College Math Teaching

August 7, 2014

Letting complex algebra make our calculus lives easier

Filed under: basic algebra, calculus, complex variables — Tags: , — collegemathteaching @ 1:37 am

If one wants to use complex arithmetic in elementary calculus, one should, of course, verify a few things first. One might talk about elementary complex arithmetic and about complex valued functions of a real variable at an elementary level; e. g. $f(x) + ig(x)$. Then one might discuss Euler’s formula: $e^{ix} = cos(x) + isin(x)$ and show that the usual laws of differentiation hold; i. e. show that $\frac{d}{dx} e^{ix} = ie^{ix}$ and one might show that $(e^{ix})^k = e^{ikx}$ for $k$ an integer. The latter involves some dreary trigonometry but, by doing this ONCE at the outset, one is spared of having to repeat it later.

This is what I mean: suppose we encounter $cos^n(x)$ where $n$ is an even integer. I use an even integer power because $\int cos^n(x) dx$ is more challenging to evaluate when $n$ is even.

Coming up with the general formula can be left as an exercise in using the binomial theorem. But I’ll demonstrate what is going on when, say, $n = 8$. $cos^8(x) = (\frac{e^{ix} + e^{-ix}}{2})^8 =$ $\frac{1}{2^8} (e^{i8x} + 8 e^{i7x}e^{-ix} + 28 e^{i6x}e^{-i2x} + 56 e^{i5x}e^{-i3x} + 70e^{i4x}e^{-i4x} + 56 e^{i3x}e^{-i5x} + 28e^{i2x}e^{-i6x} + 8 e^{ix}e^{-i7x} + e^{-i8x})$ $= \frac{1}{2^8}((e^{i8x}+e^{-i8x}) + 8(e^{i6x}+e^{-i6x}) + 28(e^{i4x}+e^{-i4x})+ 56(e^{i2x}+e^{-i2x})+ 70) =$ $\frac{70}{2^8} + \frac{1}{2^7}(cos(8x) + 8cos(6x) + 28cos(4x) +56cos(2x))$

So it follows reasonably easily that, for $n$ even, $cos^n(x) = \frac{1}{2^{n-1}}\Sigma^{\frac{n}{2}-1}_{k=0} (\binom{n}{k}cos((n-2k)x)+\frac{\binom{n}{\frac{n}{2}}}{2^n}$

So integration should be a breeze.
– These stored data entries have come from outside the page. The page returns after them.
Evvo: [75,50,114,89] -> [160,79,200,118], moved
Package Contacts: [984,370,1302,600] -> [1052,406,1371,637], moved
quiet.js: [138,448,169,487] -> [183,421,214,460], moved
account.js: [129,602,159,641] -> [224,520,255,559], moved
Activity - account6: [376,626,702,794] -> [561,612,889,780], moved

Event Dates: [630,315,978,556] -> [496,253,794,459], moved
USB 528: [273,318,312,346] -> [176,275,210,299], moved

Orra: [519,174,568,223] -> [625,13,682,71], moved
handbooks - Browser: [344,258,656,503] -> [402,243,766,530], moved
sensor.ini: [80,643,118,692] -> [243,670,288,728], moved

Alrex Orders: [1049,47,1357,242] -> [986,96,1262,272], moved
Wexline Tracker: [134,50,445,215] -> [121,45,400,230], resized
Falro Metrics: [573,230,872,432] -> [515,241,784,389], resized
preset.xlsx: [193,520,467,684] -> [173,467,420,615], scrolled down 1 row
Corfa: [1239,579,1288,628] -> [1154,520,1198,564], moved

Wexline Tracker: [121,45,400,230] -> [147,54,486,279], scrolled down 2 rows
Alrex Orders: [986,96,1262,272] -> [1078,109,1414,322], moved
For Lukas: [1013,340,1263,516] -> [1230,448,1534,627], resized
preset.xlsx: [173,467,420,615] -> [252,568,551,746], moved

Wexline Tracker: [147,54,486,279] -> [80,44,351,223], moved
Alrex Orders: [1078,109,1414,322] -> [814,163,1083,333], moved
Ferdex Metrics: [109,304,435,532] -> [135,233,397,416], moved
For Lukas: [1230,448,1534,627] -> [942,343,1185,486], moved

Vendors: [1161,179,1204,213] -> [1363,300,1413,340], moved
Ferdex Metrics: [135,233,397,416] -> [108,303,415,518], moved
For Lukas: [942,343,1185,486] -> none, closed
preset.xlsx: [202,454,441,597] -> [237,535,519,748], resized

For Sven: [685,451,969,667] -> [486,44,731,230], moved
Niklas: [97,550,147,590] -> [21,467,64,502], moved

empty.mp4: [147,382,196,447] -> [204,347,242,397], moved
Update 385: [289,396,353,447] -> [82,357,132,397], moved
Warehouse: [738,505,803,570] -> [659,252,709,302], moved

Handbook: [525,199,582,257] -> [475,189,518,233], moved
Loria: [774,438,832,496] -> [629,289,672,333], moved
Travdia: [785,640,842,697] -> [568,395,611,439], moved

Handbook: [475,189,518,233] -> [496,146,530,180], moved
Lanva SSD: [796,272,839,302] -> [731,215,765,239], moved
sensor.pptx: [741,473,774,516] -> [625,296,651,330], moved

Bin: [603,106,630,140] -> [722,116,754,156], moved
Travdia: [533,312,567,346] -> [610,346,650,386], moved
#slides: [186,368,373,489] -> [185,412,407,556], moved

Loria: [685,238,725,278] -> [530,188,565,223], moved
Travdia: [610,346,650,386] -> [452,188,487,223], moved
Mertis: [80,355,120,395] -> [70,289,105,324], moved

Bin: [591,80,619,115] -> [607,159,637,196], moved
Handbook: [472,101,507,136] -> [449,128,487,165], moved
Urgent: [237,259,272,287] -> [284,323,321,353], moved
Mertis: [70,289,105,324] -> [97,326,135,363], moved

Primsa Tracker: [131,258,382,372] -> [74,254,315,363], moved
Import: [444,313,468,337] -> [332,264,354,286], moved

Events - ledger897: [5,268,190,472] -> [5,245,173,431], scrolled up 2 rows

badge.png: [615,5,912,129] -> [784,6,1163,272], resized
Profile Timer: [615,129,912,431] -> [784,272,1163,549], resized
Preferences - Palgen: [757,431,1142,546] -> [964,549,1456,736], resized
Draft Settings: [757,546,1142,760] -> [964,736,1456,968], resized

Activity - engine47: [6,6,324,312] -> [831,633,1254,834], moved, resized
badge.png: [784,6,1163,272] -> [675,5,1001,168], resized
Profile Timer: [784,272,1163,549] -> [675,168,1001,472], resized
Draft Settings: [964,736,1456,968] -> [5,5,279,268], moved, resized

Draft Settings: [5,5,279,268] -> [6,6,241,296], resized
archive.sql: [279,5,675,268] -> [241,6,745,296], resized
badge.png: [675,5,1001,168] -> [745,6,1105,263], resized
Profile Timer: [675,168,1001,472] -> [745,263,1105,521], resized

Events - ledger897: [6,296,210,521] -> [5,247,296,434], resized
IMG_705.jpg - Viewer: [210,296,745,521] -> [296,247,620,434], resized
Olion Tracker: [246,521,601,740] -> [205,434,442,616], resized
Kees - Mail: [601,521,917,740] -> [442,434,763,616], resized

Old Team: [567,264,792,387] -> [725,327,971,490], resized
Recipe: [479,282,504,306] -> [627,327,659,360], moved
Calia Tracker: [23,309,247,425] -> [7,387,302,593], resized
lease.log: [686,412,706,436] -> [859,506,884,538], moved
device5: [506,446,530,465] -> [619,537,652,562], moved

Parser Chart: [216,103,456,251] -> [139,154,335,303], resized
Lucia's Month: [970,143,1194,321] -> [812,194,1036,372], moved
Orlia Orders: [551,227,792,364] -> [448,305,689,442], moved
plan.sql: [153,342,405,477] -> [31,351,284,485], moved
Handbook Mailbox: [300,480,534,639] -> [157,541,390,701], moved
Lets see about things like, say, $cos(kx)sin(nx) = \frac{1}{(2)(2i)} (e^{ikx}+e^{-ikx})(e^{inx}-ie^{-inx}) =$ $\frac{1}{4i}((e^{i(k+n)x} - e^{-i(k+n)x}) + (e^{i(n-k)x}-e^{-i(n-k)x}) = \frac{1}{2}(sin((k+n)x) + sin((n-k)x)$

Of course these are known formulas, but their derivation is relatively simple when one uses complex expressions.